Key competitive advantages of the Company are:

  • Market leadership in coconut and value-added hair oils (Refer to the table below)

  • Extensive distribution network that can be leveraged to propagate new/acquired products

  • International operations that lower India centric risk

  • Professional management that has been groomed over decades

* Market share by value. Rest are market share by volume.


2. Key Historical Financials

  • International operations are key in driving the company’s growth. In Q4FY22, India’s revenue grew by 5% while international revenue grew by 12% resulting in a consolidated Y-o-Y growth of 7%.

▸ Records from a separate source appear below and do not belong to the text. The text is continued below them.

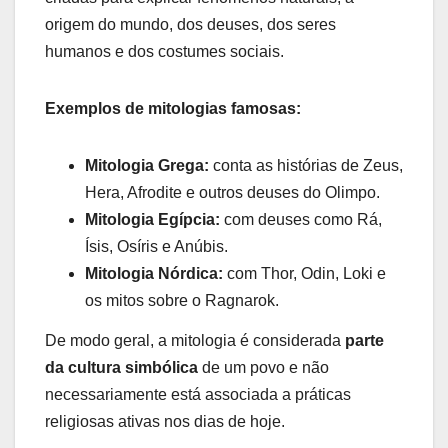
origem do mundo, dos deuses, dos seres
humanos e dos costumes sociais.
Exemplos de mitologias famosas:
Mitologia Grega:
conta as histórias de Zeus,
Hera, Afrodite e outros deuses do Olimpo.
Mitologia Egípcia:
com deuses como Rá,
Ísis, Osíris e Anúbis.
Mitologia Nórdica:
com Thor, Odin, Loki e
os mitos sobre o Ragnarok.
De modo geral, a mitologia é considerada
parte
da cultura simbólica
de um povo e não
necessariamente está associada a práticas
religiosas ativas nos dias de hoje.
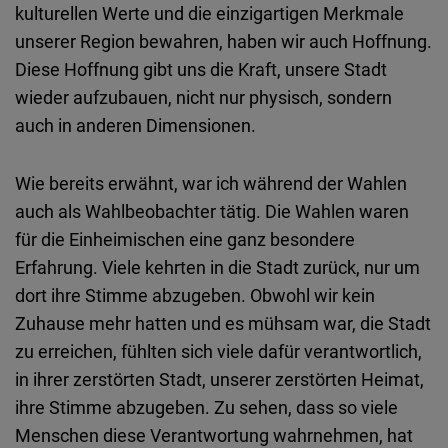
kulturellen Werte und die einzigartigen Merkmale
unserer Region bewahren, haben wir auch Hoffnung.
Diese Hoffnung gibt uns die Kraft, unsere Stadt
wieder aufzubauen, nicht nur physisch, sondern
auch in anderen Dimensionen.
Wie bereits erwähnt, war ich während der Wahlen
auch als Wahlbeobachter tätig. Die Wahlen waren
für die Einheimischen eine ganz besondere
Erfahrung. Viele kehrten in die Stadt zurück, nur um
dort ihre Stimme abzugeben. Obwohl wir kein
Zuhause mehr hatten und es mühsam war, die Stadt
zu erreichen, fühlten sich viele dafür verantwortlich,
in ihrer zerstörten Stadt, unserer zerstörten Heimat,
ihre Stimme abzugeben. Zu sehen, dass so viele
Menschen diese Verantwortung wahrnehmen, hat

  • In FY22, Parachute grew by 11% in value terms and 5% in volume. The Company hopes to achieve 5-7% medium-term volume growth. During the same period, value-added hair oils grew by 14% in value terms.

  • Financial metrics are well managed with the company maintaining negative net debt (net cash balance at ~ INR 1,000 cr as of March 31, 2022), very high-interest coverage, and a one-month working capital cycle. However, both EBITDA and PAT margins fell by ~2% in FY22. This has primarily been due to a 27% jump in the material cost in FY22 against an 18% increase in revenues.

  • Cash flow convertibility (CFO/EBITDA) improved to 130% in FY21 with a fall in working capital levels and has normalized in FY22 with working capital coming back to 30 days. I would expect Company to generate CFO to support the annual dividend outflow of ~ INR 1,100 cr and build some cash balance (~INR 200 – 300 cr) in the next couple of years

  • ROE/ROCE is quite healthy at 45%/37% in FY22

3. What is my view on company valuation?


Marico is currently trading at an EV/EBITDA (TTM) ratio of c. 42x and a P/E (TTM) ratio of c. 56x. This is slightly higher than competitors such as Godrej Consumer and Dabur which are trading at P/E (TTM) ratios of 44x and 49x respectively. Globally, Unilever PLC and P&G are trading at P/E (TTM) ratios of 18x and 25x respectively. FMCG companies have a history of trading at a premium in the Indian market.


In the medium term, the Company is expected to grow volumes by 8-10% and revenues by 13-15% while maintaining around 20% operating margins. While Marico is a fundamentally strong business with a domestic and global distribution network as its backbone, the projected growth rates do not warrant the current trading multiples. However, it is a stock worth accumulating on dips and holding in the long term for stable healthy returns.


4. What are the risks to the investment analysis?


Risks to the analysis are:

  • Continuous competitive pressure from Dabur, HUL, Patanjali, etc., and emerging DTC brands.

  • Inability to increase the contribution of products other than coconut oil, value-added hair oils, and Saffola oils from 8% (domestic revenues) to a more meaningful share.

 

About the Author


I have over 15 years of experience in investment banking and wealth management. I am an engineer by background and MBA from a premier institute in India.


Disclosure


I have no stock, option or similar derivative position in any of the companies mentioned since last 30 days, and shall not initiate any such positions within the next 5 days. I wrote this article myself, and it expresses my own opinions. I am not receiving compensation for it (other than from SocInvest). I have no business relationship with any company whose stock is mentioned in this article.


I am not a SEBI registered advisor. This article is purely for educational purpose and not to be construed as an investment advice. Please consult your financial advisor before acting on it.


I have used publicly available information while writing this article.